Tiga Langkah Kewirausahaan Pesantren versi HIPMI Jatim
jpnn.com, SITUBONDO - Himpunan Pengusaha Muda Indonesia (HIPMI) Jawa Timur mendorong kalangan pesantren di Jatim mengembangkan semangat kewirausahaan. Hal ini mengingat keberadaan pesantren masih memiliki peran penting, dengan jumlah santri yang mencapai ratusan ribu kaum muda.
”Santri-santri di pesantren harus jadi pelopor. Negeri kita ini masih punya masalah kemiskinan, dan itu harus diselesaikan bersama. Santri-santri harus ambil peran lewat kewirausahaan, sehingga bisa membantu pemerintah mengurangi pengangguran dan kemiskinan. Santri bisa menjadi ujung tombak penguatan ekonomi umat,” ujar Wakil Sekretaris Umum HIPMI Jatim Mufti Anam, Sabtu (13/5),
Anam menyampaikan hal itu dalam acara ”Pemuda Berkarya 2017” yang diikuti ratusan santri di Pondok Pesantren Salafiyah Syafiiyah, Sukorejo, Situbondo, Sabtu (13/5).
Menurut Anam, terdapat tiga langkah kebijakan yang bisa ditempuh untuk semakin membumikan semangat kewirausahaan di pesantren. Pertama, perubahan paradigma soal kewirausahaan. Harus ditanamkan paradigma bahwa berwirausaha adalah aktivitas mulia, bukan sekadar mengejar nafsu duniawi semata.
”Selama ini masih ada anggapan bahwa orang bisnis itu rakus.
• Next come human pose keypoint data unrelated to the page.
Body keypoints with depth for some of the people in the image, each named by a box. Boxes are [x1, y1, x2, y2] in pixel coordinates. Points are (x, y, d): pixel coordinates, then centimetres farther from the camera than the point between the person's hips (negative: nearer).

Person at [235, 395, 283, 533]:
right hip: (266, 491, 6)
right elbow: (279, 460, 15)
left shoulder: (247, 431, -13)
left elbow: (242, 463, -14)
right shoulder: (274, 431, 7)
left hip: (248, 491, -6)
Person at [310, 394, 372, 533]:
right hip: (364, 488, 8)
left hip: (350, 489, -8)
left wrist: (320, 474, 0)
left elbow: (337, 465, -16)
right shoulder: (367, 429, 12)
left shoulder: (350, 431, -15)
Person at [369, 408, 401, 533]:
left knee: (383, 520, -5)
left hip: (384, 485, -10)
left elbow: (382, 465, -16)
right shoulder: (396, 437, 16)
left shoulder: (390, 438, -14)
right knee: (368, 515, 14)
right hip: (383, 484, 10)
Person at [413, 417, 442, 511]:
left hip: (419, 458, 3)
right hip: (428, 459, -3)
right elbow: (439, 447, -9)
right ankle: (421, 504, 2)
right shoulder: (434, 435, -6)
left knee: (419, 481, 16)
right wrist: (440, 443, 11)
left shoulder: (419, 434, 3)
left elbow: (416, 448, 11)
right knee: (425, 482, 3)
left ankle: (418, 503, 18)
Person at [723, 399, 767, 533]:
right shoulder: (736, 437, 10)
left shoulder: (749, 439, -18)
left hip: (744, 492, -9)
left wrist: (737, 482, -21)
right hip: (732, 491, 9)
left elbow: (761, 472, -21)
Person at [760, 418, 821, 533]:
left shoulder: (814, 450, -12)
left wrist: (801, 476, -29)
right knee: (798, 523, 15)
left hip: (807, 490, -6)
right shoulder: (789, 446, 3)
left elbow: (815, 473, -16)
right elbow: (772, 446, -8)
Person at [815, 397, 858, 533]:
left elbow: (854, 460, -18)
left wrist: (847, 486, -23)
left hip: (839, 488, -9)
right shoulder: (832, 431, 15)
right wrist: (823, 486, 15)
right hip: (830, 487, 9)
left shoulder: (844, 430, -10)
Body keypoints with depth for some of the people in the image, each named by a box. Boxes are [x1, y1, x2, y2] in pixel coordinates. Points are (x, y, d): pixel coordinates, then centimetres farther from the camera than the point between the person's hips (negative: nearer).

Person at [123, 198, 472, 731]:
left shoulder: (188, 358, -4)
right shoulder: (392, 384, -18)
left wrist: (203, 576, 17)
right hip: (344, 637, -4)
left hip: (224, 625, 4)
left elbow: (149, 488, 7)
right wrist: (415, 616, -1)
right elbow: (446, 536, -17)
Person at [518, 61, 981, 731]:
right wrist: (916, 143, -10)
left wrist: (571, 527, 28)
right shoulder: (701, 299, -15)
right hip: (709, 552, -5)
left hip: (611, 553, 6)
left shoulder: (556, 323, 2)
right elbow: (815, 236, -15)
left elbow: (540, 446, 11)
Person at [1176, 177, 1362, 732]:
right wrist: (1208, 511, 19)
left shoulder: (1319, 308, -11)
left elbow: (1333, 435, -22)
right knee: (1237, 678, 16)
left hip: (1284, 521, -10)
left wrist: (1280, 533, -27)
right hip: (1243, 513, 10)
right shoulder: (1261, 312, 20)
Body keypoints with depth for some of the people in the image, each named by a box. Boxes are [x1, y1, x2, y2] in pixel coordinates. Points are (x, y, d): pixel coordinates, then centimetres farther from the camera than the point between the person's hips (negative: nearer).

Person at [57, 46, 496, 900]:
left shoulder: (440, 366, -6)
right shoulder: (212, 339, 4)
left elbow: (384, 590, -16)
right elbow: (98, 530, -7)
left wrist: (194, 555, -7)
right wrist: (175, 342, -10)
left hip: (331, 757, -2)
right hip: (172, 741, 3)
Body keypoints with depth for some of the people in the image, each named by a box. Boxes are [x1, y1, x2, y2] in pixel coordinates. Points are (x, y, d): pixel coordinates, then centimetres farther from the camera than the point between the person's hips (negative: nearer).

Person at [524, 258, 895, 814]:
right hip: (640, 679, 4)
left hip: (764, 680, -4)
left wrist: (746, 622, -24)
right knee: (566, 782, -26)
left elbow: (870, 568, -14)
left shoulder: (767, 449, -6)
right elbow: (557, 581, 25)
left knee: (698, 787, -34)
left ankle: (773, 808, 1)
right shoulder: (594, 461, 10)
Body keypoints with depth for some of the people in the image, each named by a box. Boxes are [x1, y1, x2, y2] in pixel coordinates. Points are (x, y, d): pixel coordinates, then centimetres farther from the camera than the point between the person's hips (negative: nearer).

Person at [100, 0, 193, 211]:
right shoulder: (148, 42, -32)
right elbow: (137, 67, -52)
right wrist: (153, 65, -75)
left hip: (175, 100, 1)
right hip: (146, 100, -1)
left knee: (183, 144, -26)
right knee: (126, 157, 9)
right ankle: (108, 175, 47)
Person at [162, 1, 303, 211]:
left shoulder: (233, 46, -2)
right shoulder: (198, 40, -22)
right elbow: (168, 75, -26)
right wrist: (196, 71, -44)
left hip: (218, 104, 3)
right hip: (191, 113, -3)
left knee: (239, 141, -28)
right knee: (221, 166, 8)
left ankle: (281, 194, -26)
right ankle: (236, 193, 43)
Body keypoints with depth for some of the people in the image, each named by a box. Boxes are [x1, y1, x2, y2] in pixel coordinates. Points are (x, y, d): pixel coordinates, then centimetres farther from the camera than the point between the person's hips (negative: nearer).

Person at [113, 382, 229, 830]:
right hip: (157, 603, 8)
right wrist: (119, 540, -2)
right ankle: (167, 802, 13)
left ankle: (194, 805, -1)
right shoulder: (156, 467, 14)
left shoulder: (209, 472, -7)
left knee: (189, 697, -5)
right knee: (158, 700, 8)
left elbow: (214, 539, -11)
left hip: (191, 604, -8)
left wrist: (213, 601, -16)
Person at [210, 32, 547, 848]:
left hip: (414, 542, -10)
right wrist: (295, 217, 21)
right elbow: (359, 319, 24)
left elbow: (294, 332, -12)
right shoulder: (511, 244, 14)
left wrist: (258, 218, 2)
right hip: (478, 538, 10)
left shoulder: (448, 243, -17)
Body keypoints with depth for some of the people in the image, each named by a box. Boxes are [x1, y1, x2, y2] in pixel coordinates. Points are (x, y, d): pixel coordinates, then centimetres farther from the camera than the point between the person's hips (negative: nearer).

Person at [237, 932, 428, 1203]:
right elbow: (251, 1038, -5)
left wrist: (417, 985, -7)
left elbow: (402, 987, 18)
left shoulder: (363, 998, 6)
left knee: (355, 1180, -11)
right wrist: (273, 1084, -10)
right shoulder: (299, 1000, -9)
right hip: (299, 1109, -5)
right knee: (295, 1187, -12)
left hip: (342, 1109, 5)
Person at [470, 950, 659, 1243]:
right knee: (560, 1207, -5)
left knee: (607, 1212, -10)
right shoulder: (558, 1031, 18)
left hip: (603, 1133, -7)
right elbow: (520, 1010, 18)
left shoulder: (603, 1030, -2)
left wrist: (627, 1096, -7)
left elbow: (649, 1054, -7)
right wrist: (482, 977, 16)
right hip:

Padahal, santri harus berbisnis untuk memperkuat umat, membantu orang lain, memberi beasiswa ke anak-anak muda agar punya pendidikan yang baik, dan sebagainya,” ujar dia.
Untuk mengubah paradigma tersebut, pesantren bisa secara berkala menggelar workshop kewirausahaan dengan mendatangkan pengusaha muslim sukses untuk memberi inspirasi. Ajak juga santri mengunjungi perusahaan yang telah sukses agar para santri semakin bersemangat.
Langkah kedua adalah menerapkan kewirausahaan berbasis potensi lokal di sekitar pesantren. Bisnis pesantren ini harus dijalankan SDM lokal pesantren sendiri, menggunakan bahan baku lokal yang mudah dijangkau, dan melibatkan institusi lokal di sekitar pesantren.
”Rangkul kelompok warga, ajak berbisnis bersama, bermitra dengan baik, sehingga pondok dan warga saling mengisi. Warga punya pekarangan yang banyak buahnya, misalnya, itu dikelola oleh santri-santri untuk dibikin minuman, makanan, dan sebagainya,” papar Anam.